Descarte de TI: a cadeia de custódia que protege dados e reputação

Um servidor fora de uso ainda pode conter credenciais, dados de clientes e propriedade intelectual. Por isso, descarte de TI é um processo de segurança da informação com consequência ambiental — não uma simples retirada de sucata.

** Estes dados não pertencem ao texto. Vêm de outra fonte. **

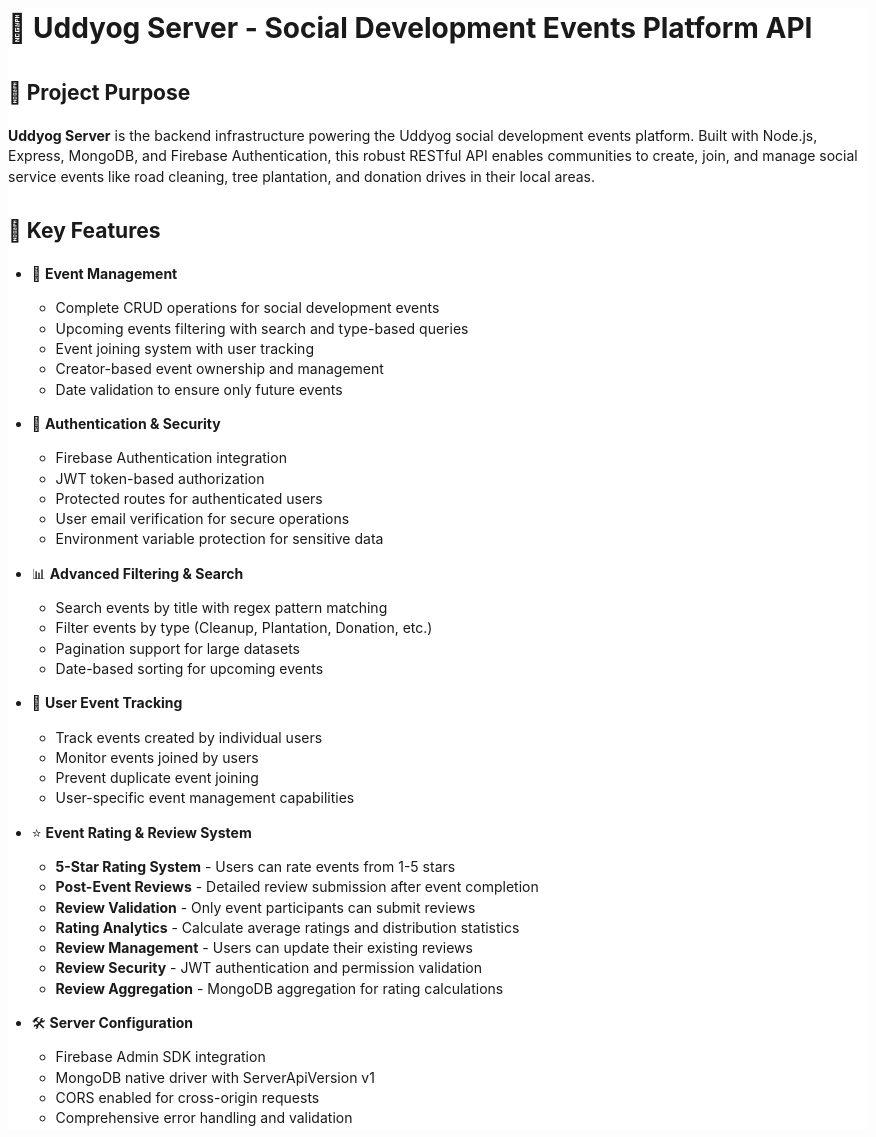 # 🌱 Uddyog Server - Social Development Events Platform API

## 🚀 Project Purpose

**Uddyog Server** is the backend infrastructure powering the Uddyog social development events platform. Built with Node.js, Express, MongoDB, and Firebase Authentication, this robust RESTful API enables communities to create, join, and manage social service events like road cleaning, tree plantation, and donation drives in their local areas.



## 🌟 Key Features

- 🎯 **Event Management**

  - Complete CRUD operations for social development events
  - Upcoming events filtering with search and type-based queries
  - Event joining system with user tracking
  - Creator-based event ownership and management
  - Date validation to ensure only future events

- 🔐 **Authentication & Security**

  - Firebase Authentication integration
  - JWT token-based authorization
  - Protected routes for authenticated users
  - User email verification for secure operations
  - Environment variable protection for sensitive data

- 📊 **Advanced Filtering & Search**

  - Search events by title with regex pattern matching
  - Filter events by type (Cleanup, Plantation, Donation, etc.)
  - Pagination support for large datasets
  - Date-based sorting for upcoming events

- 🔄 **User Event Tracking**

  - Track events created by individual users
  - Monitor events joined by users
  - Prevent duplicate event joining
  - User-specific event management capabilities

- ⭐ **Event Rating & Review System**

  - **5-Star Rating System** - Users can rate events from 1-5 stars
  - **Post-Event Reviews** - Detailed review submission after event completion
  - **Review Validation** - Only event participants can submit reviews
  - **Rating Analytics** - Calculate average ratings and distribution statistics
  - **Review Management** - Users can update their existing reviews
  - **Review Security** - JWT authentication and permission validation
  - **Review Aggregation** - MongoDB aggregation for rating calculations

- 🛠️ **Server Configuration**
  - Firebase Admin SDK integration
  - MongoDB native driver with ServerApiVersion v1
  - CORS enabled for cross-origin requests
  - Comprehensive error handling and validation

Comece pelo ativo e pelo dado

Inventarie equipamento, número de série, localização e proprietário. Classifique a mídia e escolha o método conforme sensibilidade, condição e possibilidade de reutilização. Sanitização lógica pode ser adequada para alguns discos; mídia defeituosa ou de maior risco pode exigir destruição física.

Mantenha a custódia visível

  • coleta por equipe identificada;
  • recipientes e veículos protegidos;
  • registro de cada transferência;
  • armazenamento com acesso controlado;
  • conciliação entre inventário e processamento;
  • certificados e evidências por lote ou ativo.

Segurança e sustentabilidade caminham juntas

Depois de tratar os dados, priorize reuso responsável e reciclagem por canais adequados. Componentes perigosos exigem destinação compatível. Indicadores de reutilização, reciclagem e exceções ajudam auditorias e melhoram decisões futuras de compra.

O processo termina quando a organização consegue responder, com evidências: onde estava o ativo, quem o recebeu, como os dados foram tratados e qual foi sua destinação.